The Segment Anything Model (SAM) is a widely used vision foundation model with diverse applications, including image segmentation, detection, and tracking. Given SAM's wide applications, understanding its robustness against adversarial attacks is crucial for real-world deployment. However, research on SAM's robustness is still in its early stages. Existing attacks often overlook the role of prompts in evaluating SAM's robustness, and there has been insufficient exploration of defense methods to balance the robustness and accuracy. To address these gaps, this paper proposes an adversarial robustness framework designed to evaluate and enhance the robustness of SAM. Specifically, we introduce a cross-prompt attack method to enhance the attack transferability across different prompt types. Besides attacking, we propose a few-parameter adaptation strategy to defend SAM against various adversarial attacks. To balance robustness and accuracy, we use the singular value decomposition (SVD) to constrain the space of trainable parameters, where only singular values are adaptable. Experiments demonstrate that our cross-prompt attack method outperforms previous approaches in terms of attack success rate on both SAM and SAM 2. By adapting only 512 parameters, we achieve at least a 15\% improvement in mean intersection over union (mIoU) against various adversarial attacks. Compared to previous defense methods, our approach enhances the robustness of SAM while maximally maintaining its original performance.

Paper Structure

This paper contains 23 sections, 10 equations, 6 figures, 5 tables.

Figures (6)

  • Figure 1: A comparison of the adversarial robustness of the original SAM and the proposed Robust SAM. When implementing attacks, the original SAM predicts a segmentation mask with severely compromised precision (i.e. 0.26 mIoU with the ground truth), whereas our Robust SAM maximally preserves the quality of the segmentation mask (i.e. 0.98 mIoU with the ground truth) via modified noise distribution.
  • Figure 2: The overall framework of our proposed adversarial attack and defense pipelines. (a) illustrates one iteration of the cross-prompt adversarial attack.
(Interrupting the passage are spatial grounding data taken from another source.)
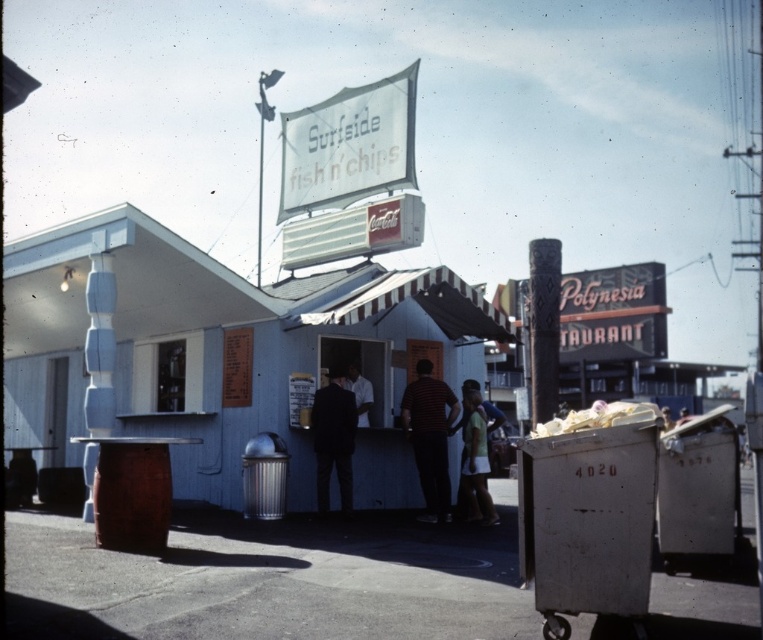
You are a customer at the Surfside Fish n Chips stand and you see two employees wearing a dark blue suit at center and a white matte shirt at center. Which employee is standing to the left side?

The dark blue suit at center is standing to the left of the white matte shirt at center, so the employee in the dark blue suit at center is on the left side.

You are a customer at the Surfside Fish n Chips stand and you want to order a meal. You notice two items on the menu board at the center of the stand. Which item has a larger size between the dark blue suit at center and the white matte shirt at center?

The dark blue suit at center is bigger than the white matte shirt at center, so the dark blue suit at center has a larger size.

You are a customer at the Surfside Fish n Chips stand and you see two people in front of you. One is wearing a striped shirt at center and the other a white matte shirt at center. Which shirt is positioned to the right?

The striped shirt at center is positioned to the right of the white matte shirt at center.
Original examples are perturbed by a noise generator, and these perturbed examples are then input into SAM, disrupting key features for both box and point prompts. The effectiveness and progression of the attack are demonstrated over multiple iterations. (b) depicts the adversarial defense process. Within the SAM model, the parameters of the convolutional layer (Conv) are decomposed via the singular value decomposition (SVD). Only the matrix $\mathbf{P}$ in the new parameter space is updated, while other parameters in the model remain frozen. After the parameter adaptation, the fine-tuned SAM is validated using adversarial examples to evaluate its robustness.
  • Figure 3: Demonstrations of output differences for point and box prompts. It illustrates the negative impact on SAM's output when the feature map of each individual channel is set to zero (i.e., $f_i(\mathbf{X}) = 0$). Red boxes highlight the key features that have the greatest impact on mIoU for the point and box prompts.
  • Figure 4: Effects of attack and defense on the intermediate features in SAM. Top to bottom: feature maps of (a) a clean image, (b) an image corrupted by adversarial noise, and (c) an image corrupted by adversarial noise but defended by our proposed defense method.
  • Figure 5: Illustrations of various adversarial attacks against SAM by employing both point and box prompts. An attack is considered successful if it removes more than 50% of the ground truth masks for either point or box prompts. (a) illustrates that the point prompt attacks effectively compromise the ground truth masks under point prompts but are ineffective when encountering box prompts. (b) depicts the box prompt attacks that successfully disrupt the ground truth masks with point prompts but fail to attack under point prompts. (c) showcases that our cross-prompt attack successfully degrades the performance for both point and box prompts simultaneously.